13th Feb 2012 We made some changes which caused more problems than expected. The page details what we changed, why and what went wrong.

Obviously we always try to learn from mistakes.

What did we do?

Our main domain has been aaisp.net.uk for a long time. We have a lot of DNS records under aaisp.net.uk and a lot of sub domains for all sorts of things. Most of this is handled as normal zone files in our authoritative DNS servers, however a few sub domains are special (e.g. mail.aaisp.net.uk and a few others) which are handled by an algorithmic/database name server.

For a year now we have also had aa.net.uk which we managed to get following a change in Nominet policy. We like this new domain and have been using it for over a year. What we did was to create a DNAME record mapping aa.net.uk to aaisp.net.uk. A DNAME record is a bit special as it maps everything, all sub domains, e.g. something.aa.net.uk maps to something.aaisp.net.uk. DNAMEs are a bit new and not handled by all resolvers, but that is OK as the name servers automatically send a CNAME for any lookup as well, and that is handled by pretty much everything.

We have been testing aa.net.uk a lot - using it internally and publishing URLs and servers and all sorts using aa.net.uk. It has worked well. And a year and 5 days of testing seemed more than enough.

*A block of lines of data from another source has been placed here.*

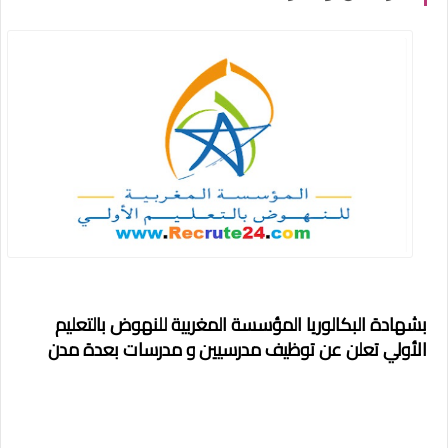
بشهادة البكالوريا المؤسسة المغربية للنهوض بالتعليم
الأولي تعلن عن توظيف مدرسيين و مدرسات بعدة مدن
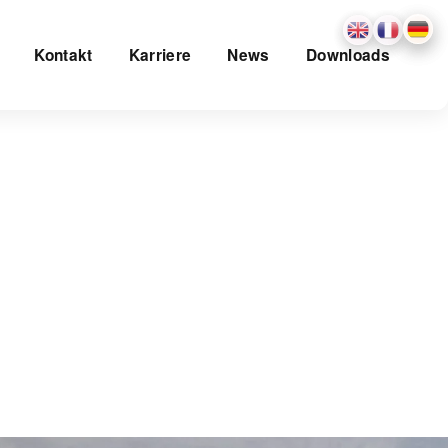
Kontakt
Karriere
News
Downloads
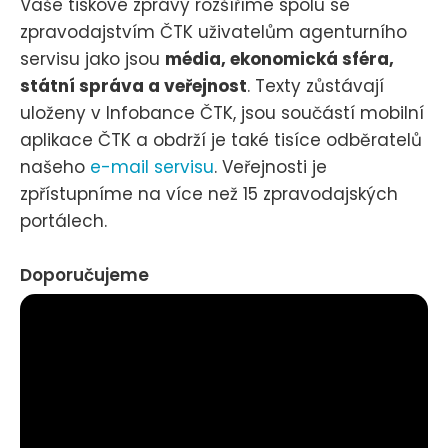
Vaše tiskové zprávy rozšíříme spolu se
zpravodajstvím ČTK uživatelům agenturního
servisu jako jsou
média, ekonomická sféra,
státní správa a veřejnost
. Texty zůstávají
uloženy v Infobance ČTK, jsou součástí mobilní
aplikace ČTK a obdrží je také tisíce odběratelů
našeho
e-mail servisu
. Veřejnosti je
zpřístupníme na více než 15 zpravodajských
portálech.
Doporučujeme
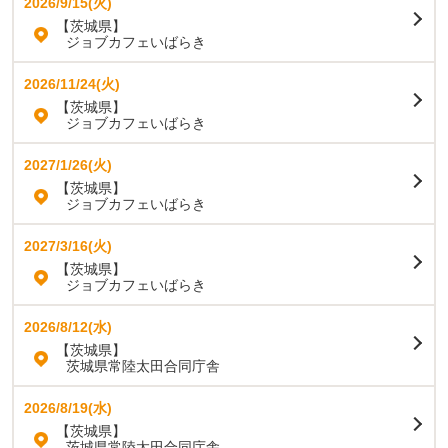
2026/9/15(火)
【茨城県】
ジョブカフェいばらき
2026/11/24(火)
【茨城県】
ジョブカフェいばらき
2027/1/26(火)
【茨城県】
ジョブカフェいばらき
2027/3/16(火)
【茨城県】
ジョブカフェいばらき
2026/8/12(水)
【茨城県】
茨城県常陸太田合同庁舎
2026/8/19(水)
【茨城県】
茨城県常陸太田合同庁舎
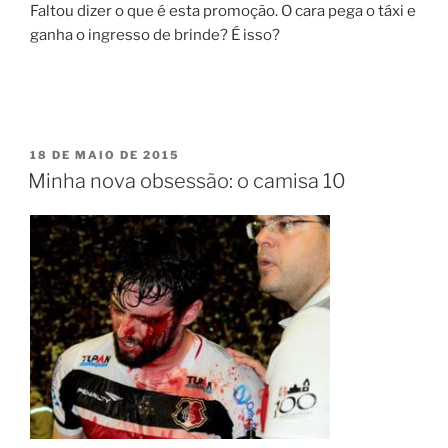
Faltou dizer o que é esta promoção. O cara pega o táxi e
ganha o ingresso de brinde? É isso?
PUBLICADO
18 DE MAIO DE 2015
EM
Minha nova obsessão: o camisa 10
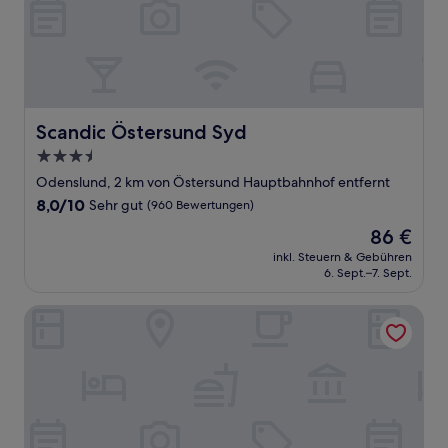
Scandic Östersund Syd
Scandic Östersund Syd
3.5-
Sterne-
Odenslund, 2 km von Östersund Hauptbahnhof entfernt
Unterkunft
8.0
8,0/10
Sehr gut
(960 Bewertungen)
von
Der
86 €
10,
Preis
Sehr
inkl. Steuern & Gebühren
beträgt
6. Sept.–7. Sept.
gut,
86 €
(960
Bewertungen)
Best Western Hotell Ett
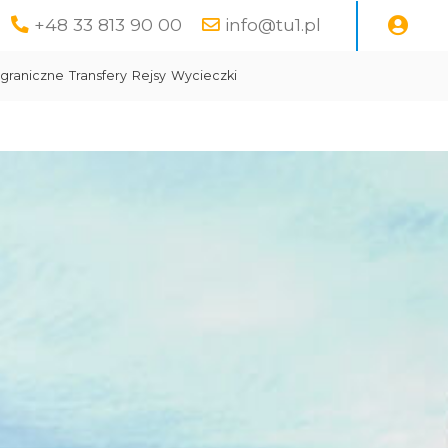
+48 33 813 90 00
info@tu1.pl
graniczne
Transfery
Rejsy
Wycieczki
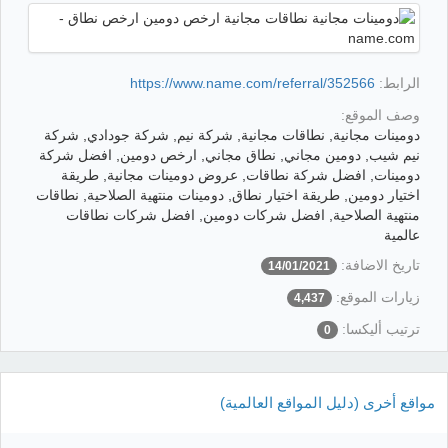
الرابط:
https://www.name.com/referral/352566
وصف الموقع:
دومينات مجانية, نطاقات مجانية, شركة نيم, شركة جودادي, شركة
نيم شيب, دومين مجاني, نطاق مجاني, ارخص دومين, افضل شركة
دومينات, افضل شركة نطاقات, عروض دومينات مجانية, طريقة
اختيار دومين, طريقة اختيار نطاق, دومينات منتهية الصلاحية, نطاقات
منتهية الصلاحية, افضل شركات دومين, افضل شركات نطاقات
عالمية
تاريخ الاضافة:
14/01/2021
زيارات الموقع:
4,437
ترتيب أليكسا:
0
مواقع أخرى (دليل المواقع العالمية)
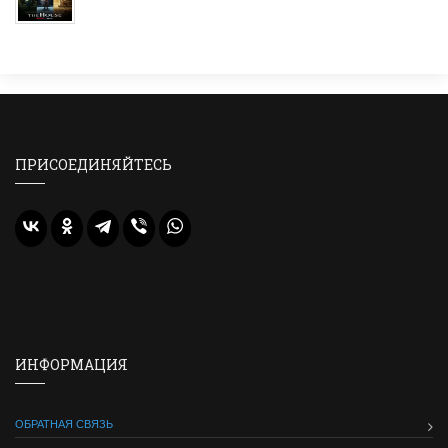
ПРИСОЕДИНЯЙТЕСЬ
ИНФОРМАЦИЯ
ОБРАТНАЯ СВЯЗЬ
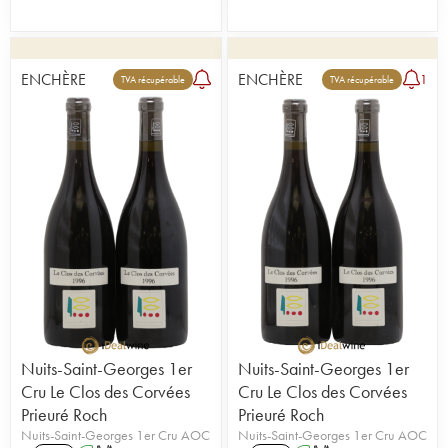
ENCHÈRE
ENCHÈRE
1
TVA récupérable
TVA récupérable
Nuits-Saint-Georges 1er
Nuits-Saint-Georges 1er
Cru Le Clos des Corvées
Cru Le Clos des Corvées
Prieuré Roch
Prieuré Roch
Nuits-Saint-Georges 1er Cru AOC
Nuits-Saint-Georges 1er Cru AOC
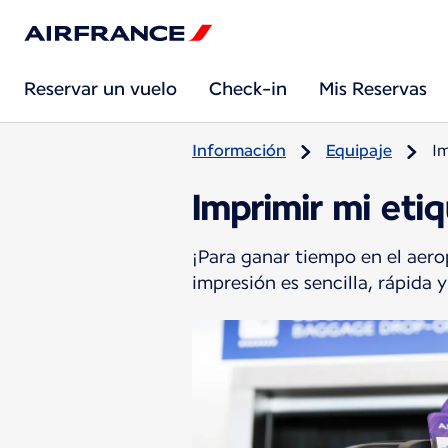
Reservar un vuelo
Check-in
Mis Reservas
Información
Equipaje
Im
Imprimir mi eti
¡Para ganar tiempo en el aero
impresión es sencilla, rápida 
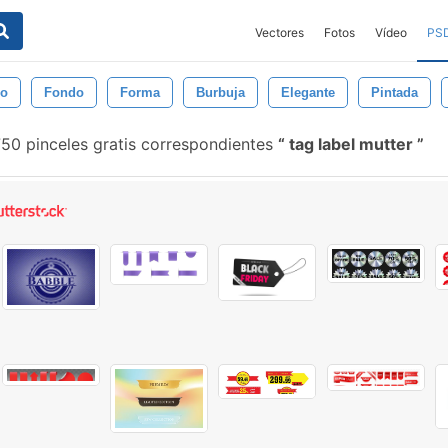
Vectores
Fotos
Vídeo
PS
co
Fondo
Forma
Burbuja
Elegante
Pintada
50 pinceles gratis correspondientes
tag label mutter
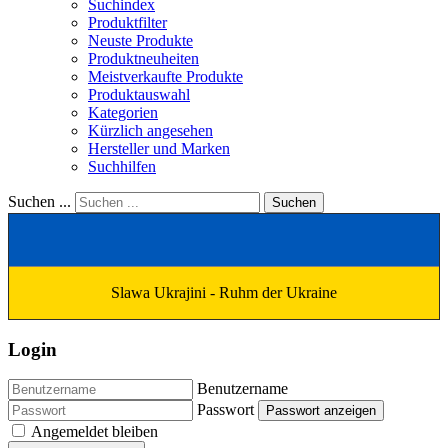
Suchindex
Produktfilter
Neuste Produkte
Produktneuheiten
Meistverkaufte Produkte
Produktauswahl
Kategorien
Kürzlich angesehen
Hersteller und Marken
Suchhilfen
Suchen ...
Suchen
Slawa Ukrajini - Ruhm der Ukraine
Login
Benutzername
Passwort
Passwort anzeigen
Angemeldet bleiben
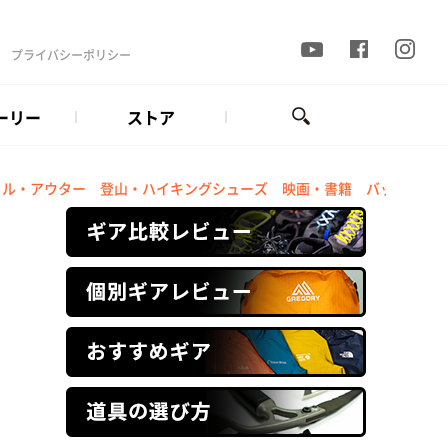
プライバシーポリシー
ーリー
ストア
ェル・アウター
登山・ハイキングシューズ
映画・書籍
バックパッ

So what did we do exactly?

Well, it was simple, swap aaisp.net.uk and aa.net.uk. How hard could it be?

To be honest, we expected some minor issues. By far the biggest would be the change of reverse DNS. All machines that were previously something.aaisp.net.uk would now be something.aa.net.uk. So, we were careful. Apart from changing TTLs in advance, we set up one machine that would retain an ...aaisp.net.uk reverse. This would allow us in to various servers to change access lists over. Basically, we expected issues affecting our office and staff.

We tested that all, and renamed the zones, swapping aaisp.net.uk and aa.net.uk over.

BANG!

What went wrong

This is where it gets more complex. Lots of things did not go to plan...

Authoritative servers not working!

First off, when we reloaded the authoratative servers, they did not run. WTF!

There were thousands of log lines, and buried in them one of the customer zone files had a line that was wrong. Somehow it had got through the checkers on the web site, and instead of just killing that zone, it caused the whole name server not to run. That was not expected and took a while to track down (thanks Mike!).

Bad timing

Somehow we managed to get a reverse for the back door machine cached which meant we could not get in to any servers for a while. Arrrg!

Unexpected magic

Then we realised that aaisp.net.uk was delegated to our special algorithmic/database name servers. That was fine, as they would serve normal records, but they did not know how to handle DNAMEs. So they would not map aaisp.net.uk domains to aa.net.uk as expected. We changed the delegation, but the timeout on the top level records is 48 hours. Arrrg! The code was changed to handle DNAMEs, but this took several hours.

It then took a while to work out that aa.net.uk was not fully working for the special sub domains like mail.aa.net.uk. This was because bind was being brain dead. Now the penny dropped! This was why aaisp.net.uk had been delegated to the special servers in the first place as bind was refusing to do simple delegation properly!!! The fix was to change delegation of aa.net.uk to the special servers. Again, a 48 hour TTL on that. Arrrg!

Mopping up

Finally, by the end of the day we were mopping up things we expected. Changing access lists on servers. Updating some zone files. The things we expected to be doing and generally not customer effecting.

Just after 5pm we had the special name server handling the DNAMEs OK as well, which fixed the last of the problems, as far as we know.

Why now?

It is a change we have wanted to do for nearly a year. It is something which we expected to have minor inconvenience and mainly effect staff. It is a change that needed a lot of staff working on the repercussions, so doing at lunch time made most sense.

One reason though is the technicolor routers doing TR069 won't follow a CNAME, D'Oh! So if we start hard coding them to talk to an aaisp.net.uk server we will never be able to change it over. As we are working on the TR-069 server then we finally had an excuse to actually make the change.

Do I need to make changes?

No, aaisp.net.uk and aa.net.uk should work the same as each other. If you are making changes or entering new things, we prefer aa.net.uk.

Why not back out the change?

Basically, one of the domains needed to be on the special servers and one not, so it seems. The TTL on the top level delegation from Nominet is 48 hours, and we cannot control that. Having started this, backing out the change would leave people with the changed entries in cache and a 48 hour timeout, so not help. We had to find a way to move forward and fix the special DNS servers. That done, we are OK.

Apology?

This was inconvenient for a lot of people. Some more than others, and some for longer than others. I would like to apologise personally for any inconvenience caused. I felt it was something we had to do, and the issues we encountered we would never have expected. Sorry. Adrian, Director.